As modalidades de contato humano e contágio por doenças infecciosas: a escala de mobilidade de um vírus é ínfima, se o contágio dependesse disso, todas as doenças infecciosas seriam endêmicas. No entanto, é preciso verificar a escala de mobilidade dos agentes, dos veículos e se incluirmos aí o ser humano, potencialmente, no momento que vivemos, a escala de contágio de qualquer doença infecciosa é planetária. Que não quer dizer que é total. Isso porque a expansão embora possua potencial planetário se dá de modo desigual. Em termos internacionais atinge, num primeiro momento, aqueles povos que possuem maior mobilidade, que promovem uma massa de contatos em escala internacional mais elevada. E os motivos para isso são diversos.
Por que será, por exemplo, que a cidade de Toronto no Canadá conheceu uma incidência preocupante de casos? Um exame do perfil desse país e dessa cidade pode rapidamente explicar as causas disso? Isso apesar de ser um país que possui um sistema de saúde invejável. Do mesmo modo os EUA que sempre sofre muito com a expansão de doenças viróticas. Não foi assim no caso da Aids? Não houve um momento em que os EUA ostentavam um dos números mais elevados de doentes dessa síndrome transmitida por vírus? Na América do Sul só o Brasil tem casos suspeitos, mesmo assim muito poucos? Por quê? No que é distinta a nossa mobilidade em relação a dos americanos, canadenses e europeus?
Logo, para combater uma doença como a Sars é necessário como passo fundamental conhecer as modalidades de contato humano, seu alcance, a mobilidade, os meios de mobilidade etc. Saber atuar nas fronteiras e limiares desses caminhos e entroncamentos de transportes etc. Isso já não é feito cotidianamente nas viagens de escala internacional (principalmente)? Nós como brasileiros (habitantes de um país tropical, logo potenciais portadores de “micróbios terríveis”, segundo uma visão por vezes exageradas das autoridades dos países ricos) não temos que tomar vacinas para irmos a certos lugares? Quantas barreiras sanitárias são feitas em estradas para confiscar de passageiros pertences (principalmente frutas e animais) que podem ser agentes transmissores de micróbios de uma região para outra? Notem que o governo chinês está atuando sobre as formas de contato da população tentando na medida do possível promover o contato a distância nesse momento da epidemia.

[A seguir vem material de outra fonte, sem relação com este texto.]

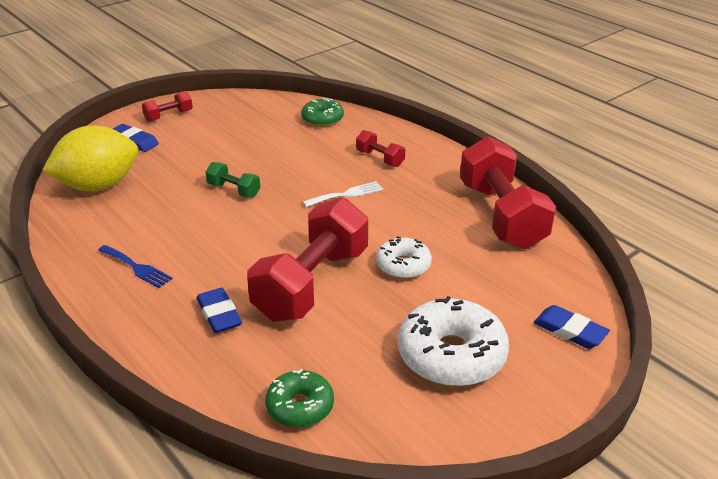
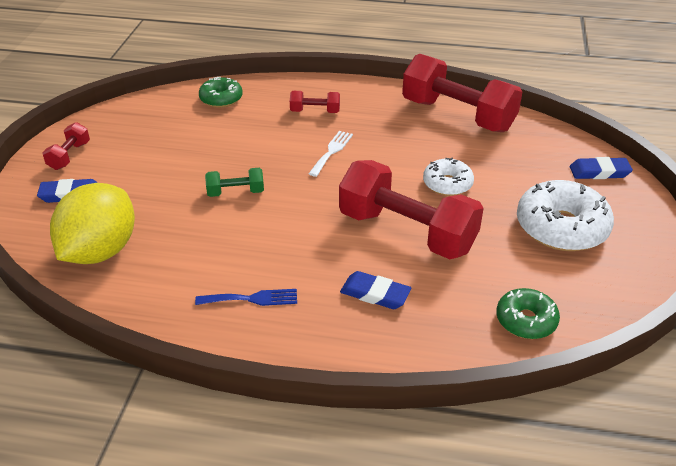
camera: 40 degrees left, 5 degrees up
red dumbbell [247,198,368,322] -> red dumbbell turned 45 degrees counterclockwise [339,160,484,259]

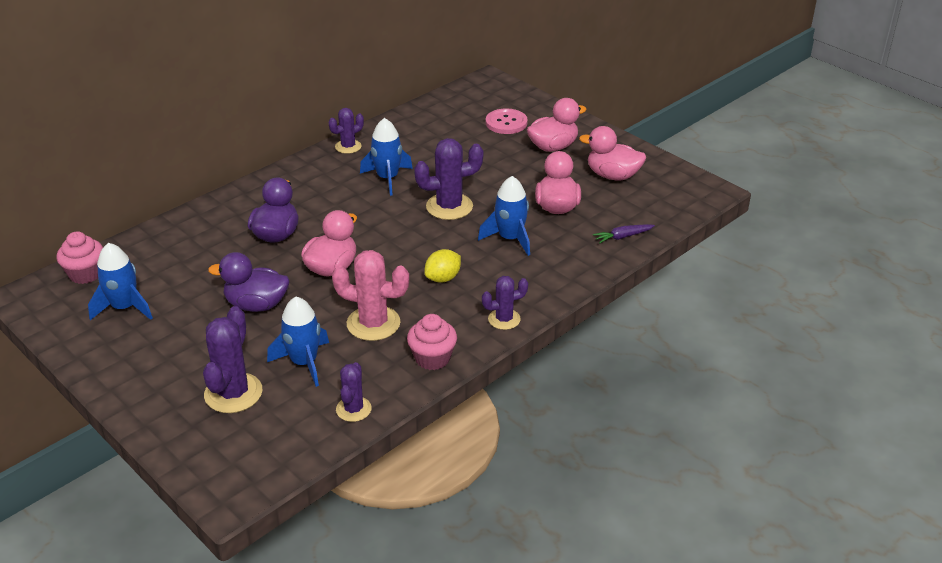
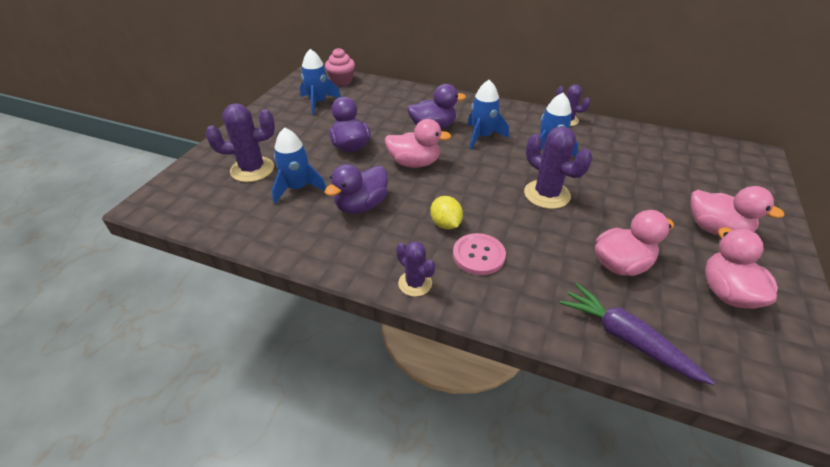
camera: 65 degrees right, 5 degrees up
pink cactus [332,250,409,341] -> purple duck [325,164,388,214]
purple cactus [336,362,372,422] -> none
pink cupcake [407,314,457,370] -> none
yellow lemon [425,249,461,283] -> yellow lemon turned 45 degrees clockwise [430,196,463,229]
blue rocket [478,176,530,256] -> blue rocket moved to [468,80,509,150]
pink button [486,108,528,134] -> pink button moved to [453,233,506,275]
purple carrot [593,224,655,244] -> purple carrot [560,283,715,385], size x1.80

Um comentário a mais: O medo do contato com o estranho tratado à exaustão na literatura e no cinema de ficção científica se justifica, pois não possui nada de apenas virtual. A história humana é povoada de grandes contágios que estranhos trouxeram ou que visitas a terras estranhas possibilitaram. Isso costuma ser tratado como uma punição a ousadia humana, a ambição humana etc. São vários filmes de ameaça à vida na Terra por conta do contágio promovido pela irresponsabilidade humana: a série que se inicia no filme de Riddley Scott, Alien – o oitavo passageiro, tem esse espírito é uma das mais conhecidas das gerações atuais. Mas de há muito, o cinema americano, por exemplo, faz do contágio provocado pela “loucura humana” uma atração inesgotável.

Um comentário:

Anônimo disse...

De fato... Porque não remetermos a questão da pandemia na época da colonização das américa? A mobilidade daquela época não é discutível?